→ The input:
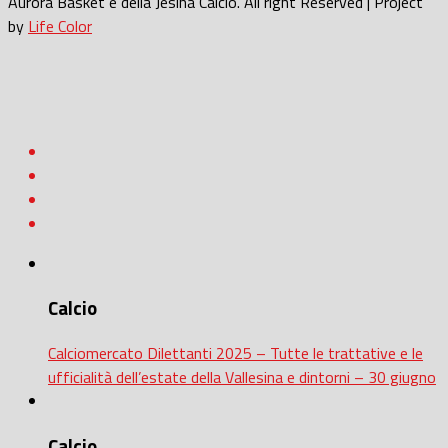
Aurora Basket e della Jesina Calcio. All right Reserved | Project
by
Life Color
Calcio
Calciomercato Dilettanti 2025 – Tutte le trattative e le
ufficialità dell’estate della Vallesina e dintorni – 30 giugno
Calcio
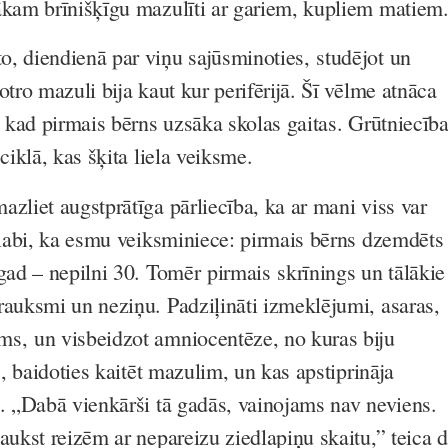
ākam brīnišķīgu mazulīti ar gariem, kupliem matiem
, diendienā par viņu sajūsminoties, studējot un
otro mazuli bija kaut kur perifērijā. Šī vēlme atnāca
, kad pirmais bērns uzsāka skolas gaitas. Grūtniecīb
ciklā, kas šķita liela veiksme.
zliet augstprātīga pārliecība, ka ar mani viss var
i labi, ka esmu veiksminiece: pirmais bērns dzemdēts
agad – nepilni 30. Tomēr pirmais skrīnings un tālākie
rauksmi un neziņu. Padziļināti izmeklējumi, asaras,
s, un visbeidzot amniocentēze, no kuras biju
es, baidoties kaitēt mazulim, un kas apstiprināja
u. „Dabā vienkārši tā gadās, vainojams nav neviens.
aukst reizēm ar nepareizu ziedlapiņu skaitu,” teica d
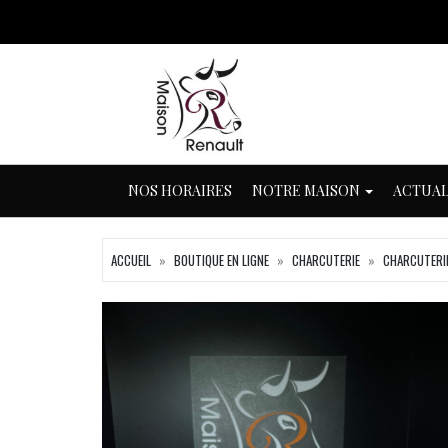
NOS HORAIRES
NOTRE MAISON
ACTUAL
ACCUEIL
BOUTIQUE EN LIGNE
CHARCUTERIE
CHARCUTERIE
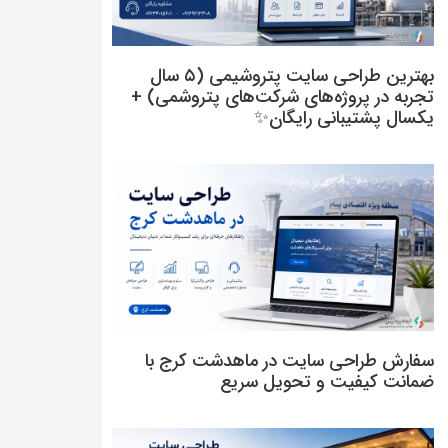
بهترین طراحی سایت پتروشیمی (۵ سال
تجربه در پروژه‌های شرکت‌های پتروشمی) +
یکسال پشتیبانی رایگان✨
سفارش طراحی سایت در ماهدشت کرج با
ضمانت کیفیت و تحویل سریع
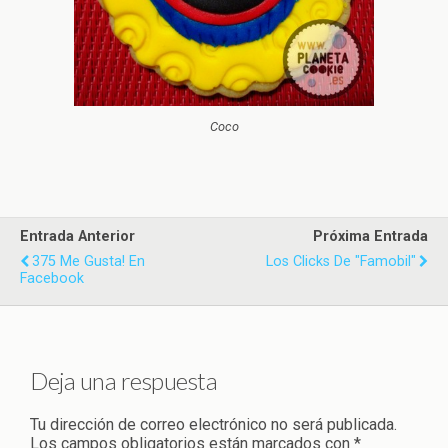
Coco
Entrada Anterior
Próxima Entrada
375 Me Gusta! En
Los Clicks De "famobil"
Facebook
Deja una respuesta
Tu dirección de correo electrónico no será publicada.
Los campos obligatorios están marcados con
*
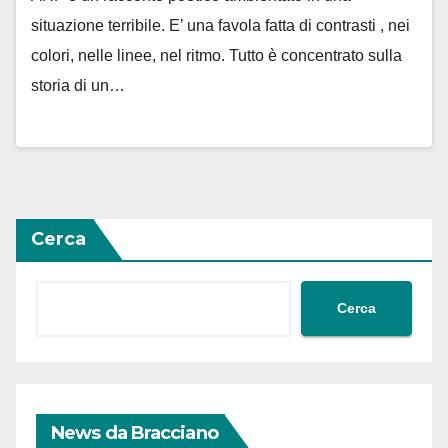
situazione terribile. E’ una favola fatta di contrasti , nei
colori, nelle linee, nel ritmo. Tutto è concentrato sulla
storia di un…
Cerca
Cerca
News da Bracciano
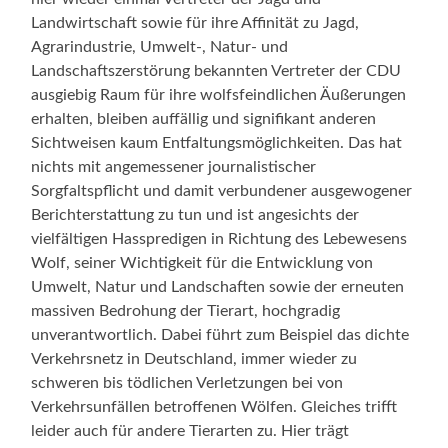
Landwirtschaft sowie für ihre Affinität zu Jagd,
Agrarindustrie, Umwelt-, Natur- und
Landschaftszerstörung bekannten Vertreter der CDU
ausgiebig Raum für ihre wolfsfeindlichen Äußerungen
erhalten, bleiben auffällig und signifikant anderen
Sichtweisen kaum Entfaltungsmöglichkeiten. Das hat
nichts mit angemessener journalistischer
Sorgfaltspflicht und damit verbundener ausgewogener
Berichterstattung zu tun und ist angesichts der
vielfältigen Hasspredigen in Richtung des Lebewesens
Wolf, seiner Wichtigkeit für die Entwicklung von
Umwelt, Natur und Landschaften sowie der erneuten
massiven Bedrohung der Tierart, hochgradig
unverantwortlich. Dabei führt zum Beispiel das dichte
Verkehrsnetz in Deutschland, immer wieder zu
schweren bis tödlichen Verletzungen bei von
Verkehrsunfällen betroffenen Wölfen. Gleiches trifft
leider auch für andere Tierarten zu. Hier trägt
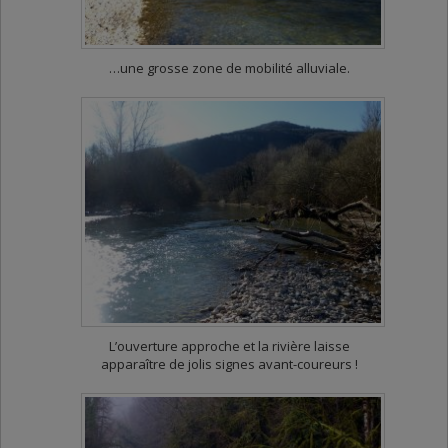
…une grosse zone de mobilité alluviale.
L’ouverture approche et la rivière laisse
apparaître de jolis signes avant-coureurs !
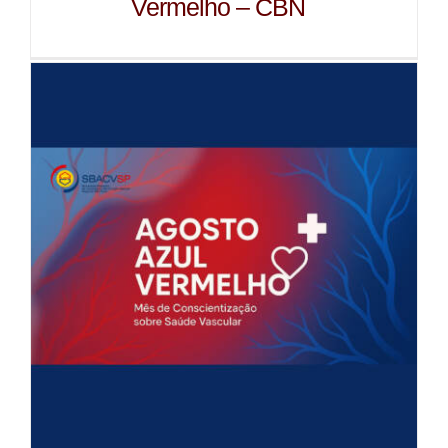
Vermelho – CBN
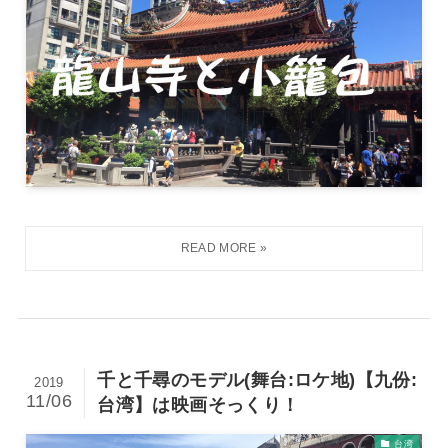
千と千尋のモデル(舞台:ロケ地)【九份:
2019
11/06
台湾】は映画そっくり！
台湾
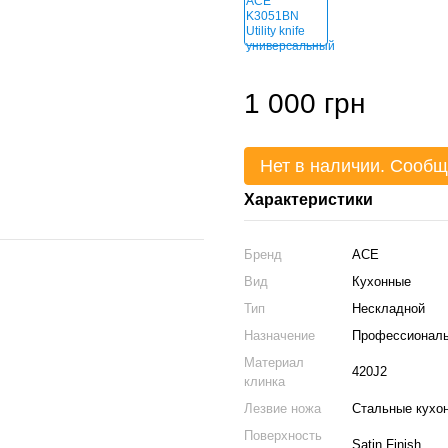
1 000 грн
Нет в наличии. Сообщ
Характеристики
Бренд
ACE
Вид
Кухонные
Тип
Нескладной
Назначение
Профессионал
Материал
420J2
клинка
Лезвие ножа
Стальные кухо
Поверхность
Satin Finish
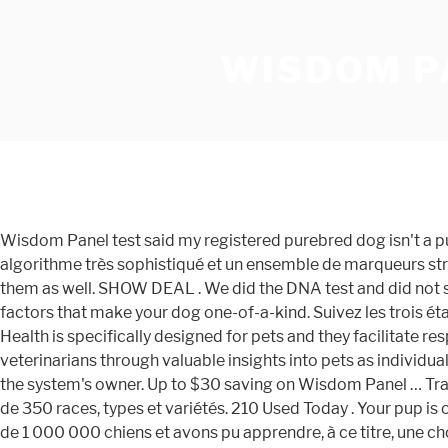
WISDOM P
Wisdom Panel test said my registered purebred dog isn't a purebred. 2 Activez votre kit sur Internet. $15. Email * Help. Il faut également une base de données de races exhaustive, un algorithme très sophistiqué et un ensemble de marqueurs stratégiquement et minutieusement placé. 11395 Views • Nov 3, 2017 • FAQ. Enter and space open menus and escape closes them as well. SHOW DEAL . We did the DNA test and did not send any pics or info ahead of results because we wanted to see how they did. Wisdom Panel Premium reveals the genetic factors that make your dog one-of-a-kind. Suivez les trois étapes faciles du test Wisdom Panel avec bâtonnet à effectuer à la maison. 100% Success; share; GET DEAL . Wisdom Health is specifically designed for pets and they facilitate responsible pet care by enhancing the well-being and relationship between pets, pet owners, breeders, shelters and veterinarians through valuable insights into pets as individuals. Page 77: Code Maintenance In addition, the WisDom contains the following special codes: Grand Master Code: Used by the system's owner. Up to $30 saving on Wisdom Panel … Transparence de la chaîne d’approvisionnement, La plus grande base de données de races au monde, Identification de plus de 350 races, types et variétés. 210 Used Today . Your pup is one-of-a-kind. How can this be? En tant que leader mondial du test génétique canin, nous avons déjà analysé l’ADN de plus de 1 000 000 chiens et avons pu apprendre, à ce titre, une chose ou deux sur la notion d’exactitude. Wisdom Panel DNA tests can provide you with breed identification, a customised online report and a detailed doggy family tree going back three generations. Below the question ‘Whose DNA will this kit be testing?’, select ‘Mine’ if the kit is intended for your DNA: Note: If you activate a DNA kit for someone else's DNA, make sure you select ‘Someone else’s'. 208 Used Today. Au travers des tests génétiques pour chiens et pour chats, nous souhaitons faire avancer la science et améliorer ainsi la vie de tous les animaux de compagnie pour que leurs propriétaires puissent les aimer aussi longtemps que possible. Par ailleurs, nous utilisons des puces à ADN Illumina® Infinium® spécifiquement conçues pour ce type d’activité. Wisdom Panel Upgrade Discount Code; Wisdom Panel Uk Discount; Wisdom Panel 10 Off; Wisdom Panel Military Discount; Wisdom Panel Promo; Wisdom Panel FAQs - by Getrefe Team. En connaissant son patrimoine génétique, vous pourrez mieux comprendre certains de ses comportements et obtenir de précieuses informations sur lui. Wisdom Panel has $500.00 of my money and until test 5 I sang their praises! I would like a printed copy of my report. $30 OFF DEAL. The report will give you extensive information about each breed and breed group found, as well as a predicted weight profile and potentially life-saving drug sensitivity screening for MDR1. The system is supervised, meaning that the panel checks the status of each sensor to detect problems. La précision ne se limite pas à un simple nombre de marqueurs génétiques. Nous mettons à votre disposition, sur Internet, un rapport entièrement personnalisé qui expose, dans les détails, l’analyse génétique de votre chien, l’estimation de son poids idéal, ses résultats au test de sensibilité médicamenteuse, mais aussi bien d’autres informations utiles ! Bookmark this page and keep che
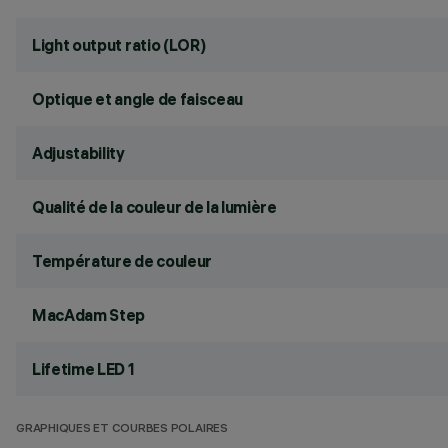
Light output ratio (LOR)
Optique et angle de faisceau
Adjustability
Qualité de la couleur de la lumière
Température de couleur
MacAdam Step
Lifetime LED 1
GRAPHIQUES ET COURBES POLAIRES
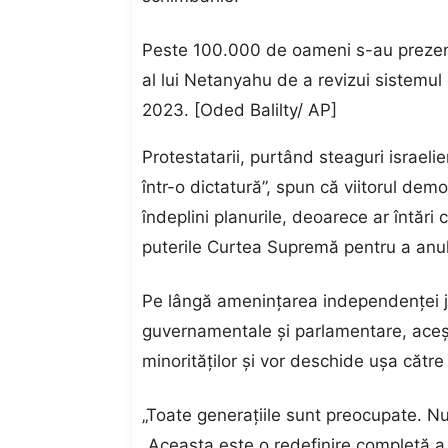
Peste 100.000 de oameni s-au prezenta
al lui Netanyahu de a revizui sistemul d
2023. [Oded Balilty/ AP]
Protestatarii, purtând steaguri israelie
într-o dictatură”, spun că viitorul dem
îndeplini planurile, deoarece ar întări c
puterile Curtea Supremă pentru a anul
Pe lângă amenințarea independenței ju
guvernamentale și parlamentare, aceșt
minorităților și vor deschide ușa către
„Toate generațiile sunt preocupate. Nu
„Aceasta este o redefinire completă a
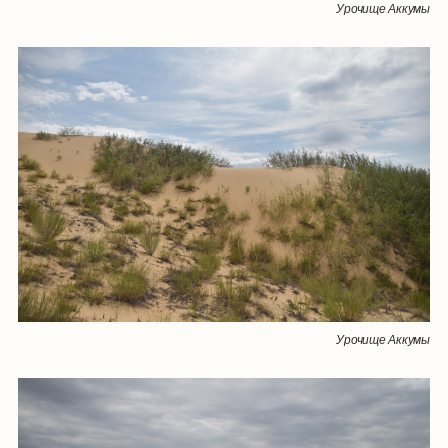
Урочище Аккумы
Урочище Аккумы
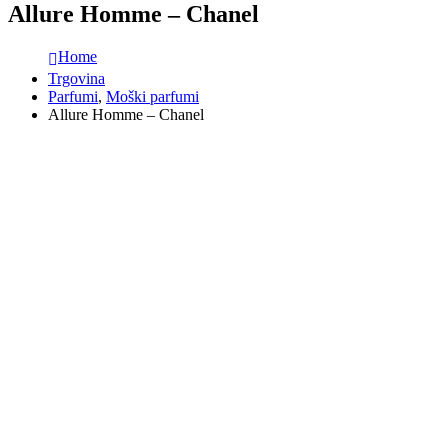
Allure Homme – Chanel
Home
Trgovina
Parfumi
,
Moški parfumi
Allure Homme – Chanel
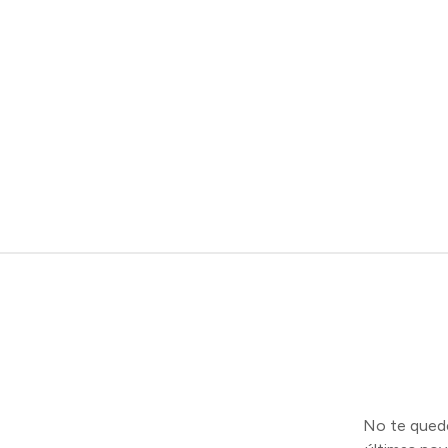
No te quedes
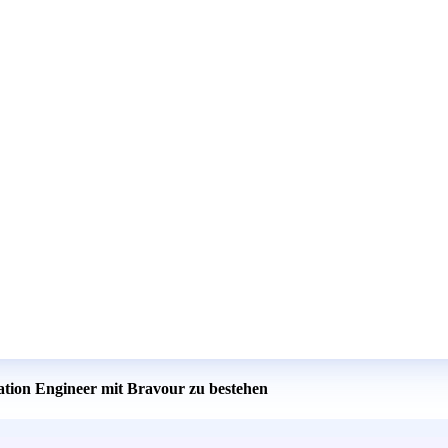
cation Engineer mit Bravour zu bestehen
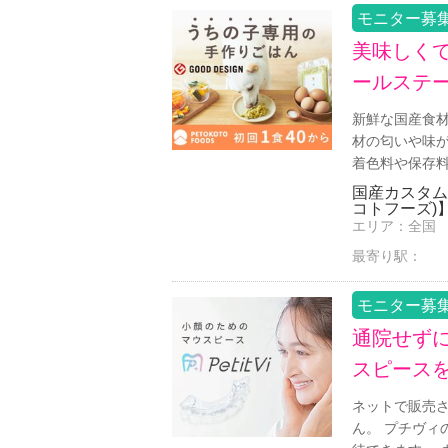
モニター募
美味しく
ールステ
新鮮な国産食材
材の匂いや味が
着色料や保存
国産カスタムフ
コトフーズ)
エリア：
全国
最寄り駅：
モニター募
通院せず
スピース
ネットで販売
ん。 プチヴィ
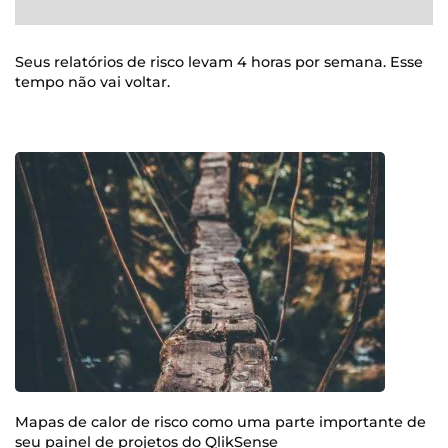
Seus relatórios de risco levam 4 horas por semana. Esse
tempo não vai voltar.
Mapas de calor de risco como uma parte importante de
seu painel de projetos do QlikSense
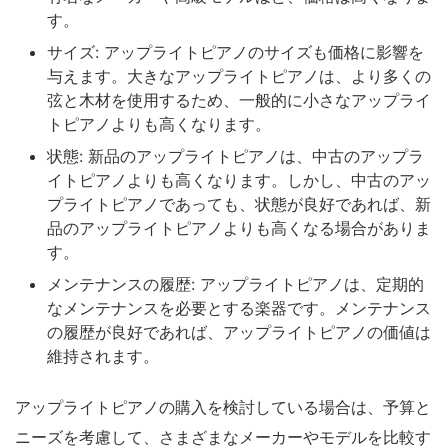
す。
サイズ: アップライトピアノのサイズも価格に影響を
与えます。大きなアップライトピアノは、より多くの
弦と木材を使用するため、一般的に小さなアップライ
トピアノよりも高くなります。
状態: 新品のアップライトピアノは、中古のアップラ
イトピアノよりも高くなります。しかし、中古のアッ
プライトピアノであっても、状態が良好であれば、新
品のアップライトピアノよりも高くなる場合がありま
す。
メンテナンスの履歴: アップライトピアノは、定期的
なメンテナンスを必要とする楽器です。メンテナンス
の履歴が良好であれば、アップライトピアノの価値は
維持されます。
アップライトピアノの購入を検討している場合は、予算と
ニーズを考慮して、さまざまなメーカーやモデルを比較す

→ What to do:
The lines running from the beginning of the listing above through the line that holds "otro mazuli bija" are to be duplicated exactly, both ends kept, pictures omitted.

→ Answer box:
Aurora Basket e della Jesina Calcio. All right Reserved | Project
by
Life Color
Calcio
Calciomercato Dilettanti 2025 – Tutte le trattative e le
ufficialità dell’estate della Vallesina e dintorni – 30 giugno
Calcio
ākam brīnišķīgu mazulīti ar gariem, kupliem matiem
, diendienā par viņu sajūsminoties, studējot un
otro mazuli bija kaut kur perifērijā. Šī vēlme atnāca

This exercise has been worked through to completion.